This example demonstrates a multi-modal RAG agent that uses Groq and OpenAITools to search a PDF recipe knowledge base and generate a step-by-step visual guide for recipes.

Code

ref/recipe_rag_image.py
"""Example: Multi-Modal RAG & Image Agent

An agent that uses Llama 4 for multi-modal RAG and OpenAITools to create a visual, step-by-step image manual for a recipe.

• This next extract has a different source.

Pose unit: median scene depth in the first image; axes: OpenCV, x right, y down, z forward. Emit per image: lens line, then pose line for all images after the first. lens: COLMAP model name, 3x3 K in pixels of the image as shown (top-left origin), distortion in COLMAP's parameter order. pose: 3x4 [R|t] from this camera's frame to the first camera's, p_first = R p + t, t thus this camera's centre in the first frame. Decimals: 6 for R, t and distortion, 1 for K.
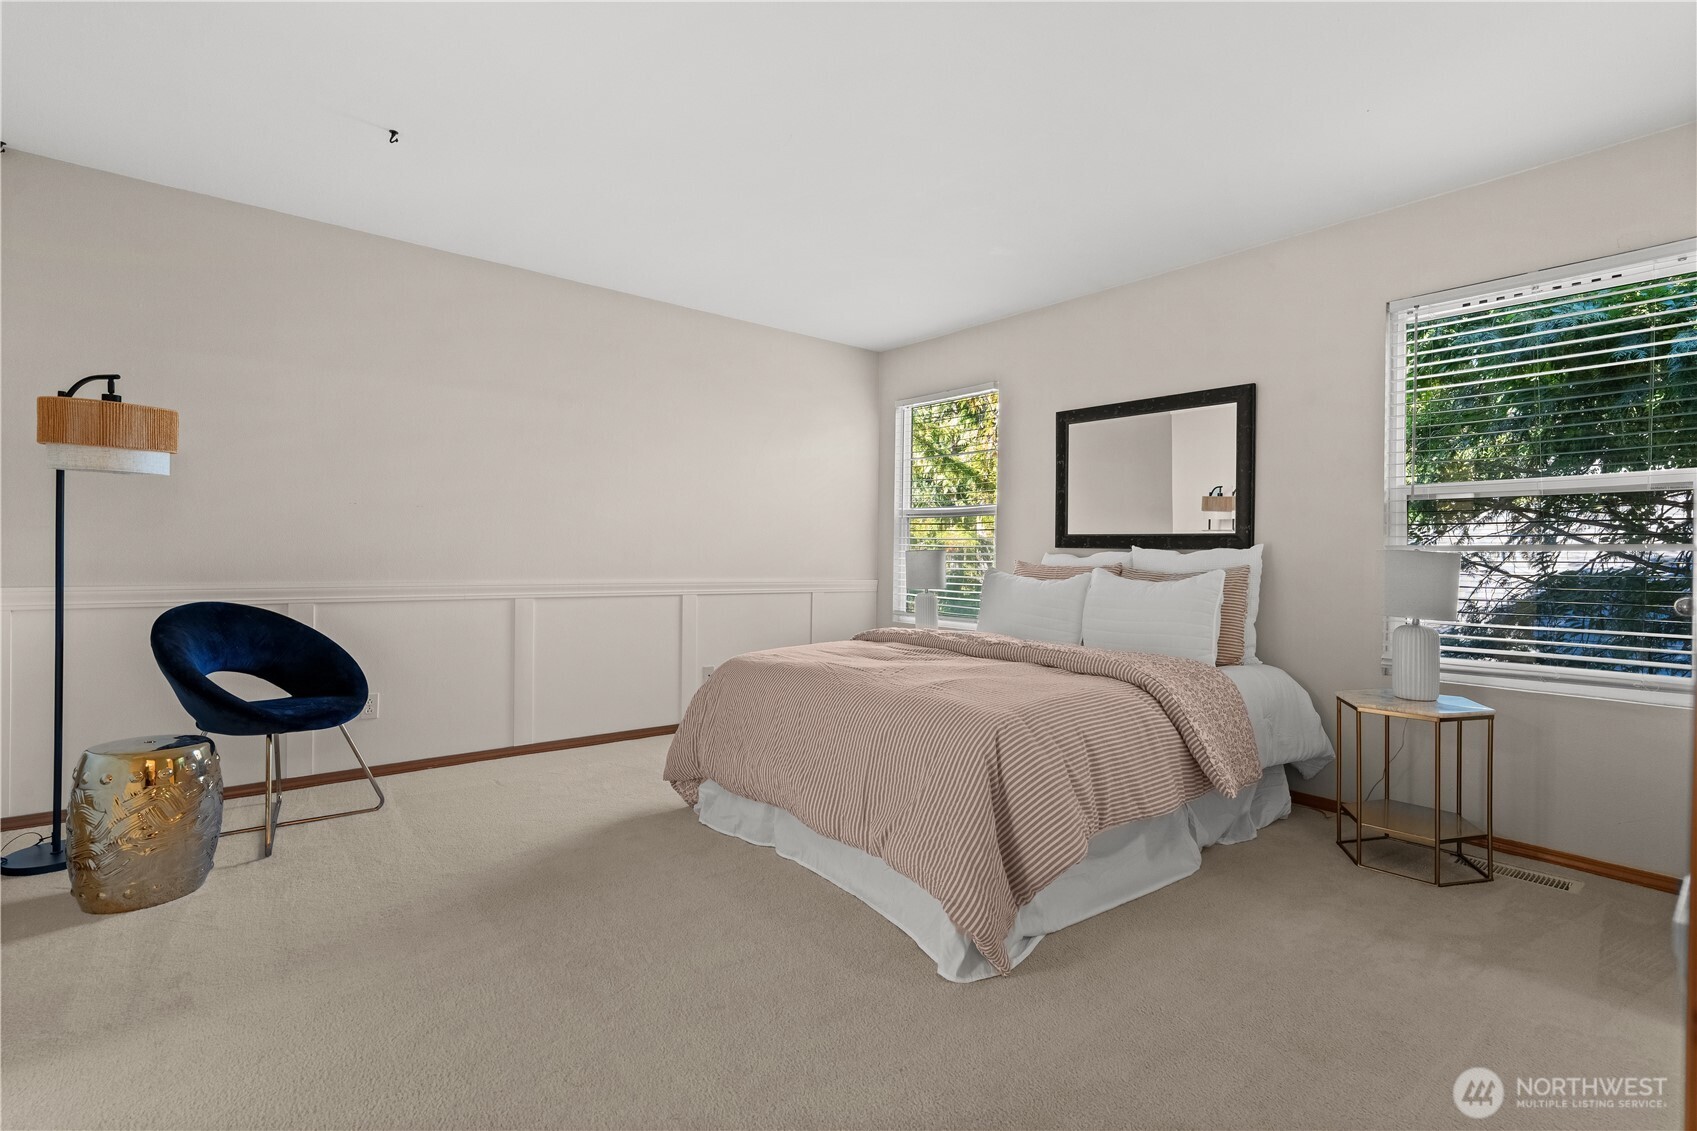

Run: `pip install openai agno groq cohere` to install the dependencies
"""

from pathlib import Path

from agno.agent import Agent
from agno.knowledge.embedder.cohere import CohereEmbedder
from agno.knowledge.knowledge import Knowledge
from agno.models.groq import Groq
from agno.tools.openai import OpenAITools
from agno.utils.media import download_image
from agno.vectordb.pgvector import PgVector

knowledge_base = Knowledge(
    vector_db=PgVector(
        db_url="postgresql+psycopg://ai:ai@localhost:5532/ai",
        table_name="embed_vision_documents",
        embedder=CohereEmbedder(
            id="embed-v4.0",
        ),
    ),
)

knowledge_base.add_content(
    url="https://agno-public.s3.amazonaws.com/recipes/ThaiRecipes.pdf"
)

agent = Agent(
    name="EmbedVisionRAGAgent",
    model=Groq(id="meta-llama/llama-4-scout-17b-16e-instruct"),
    tools=[OpenAITools()],
    knowledge=knowledge_base,
    instructions=[
        "You are a specialized recipe assistant.",
        "When asked for a recipe:",
        "1. Search the knowledge base to retrieve the relevant recipe details.",
        "2. Analyze the retrieved recipe steps carefully.",
        "3. Use the `generate_image` tool to create a visual, step-by-step image manual for the recipe.",
        "4. Present the recipe text clearly and mention that you have generated an accompanying image manual. Add instructions while generating the image.",
    ],
    markdown=True,
    debug_mode=True,
)

response = agent.print_response(
    "What is the recipe for a Thai curry?",
)
if response.images:
    download_image(response.images[0].url, Path("tmp/recipe_image.png"))

Usage

1

Install dependencies

pip install openai agno groq cohere
2

Run the example

python ref/recipe_rag_image.py
By default, the generated image will be saved to tmp/recipe_image.png.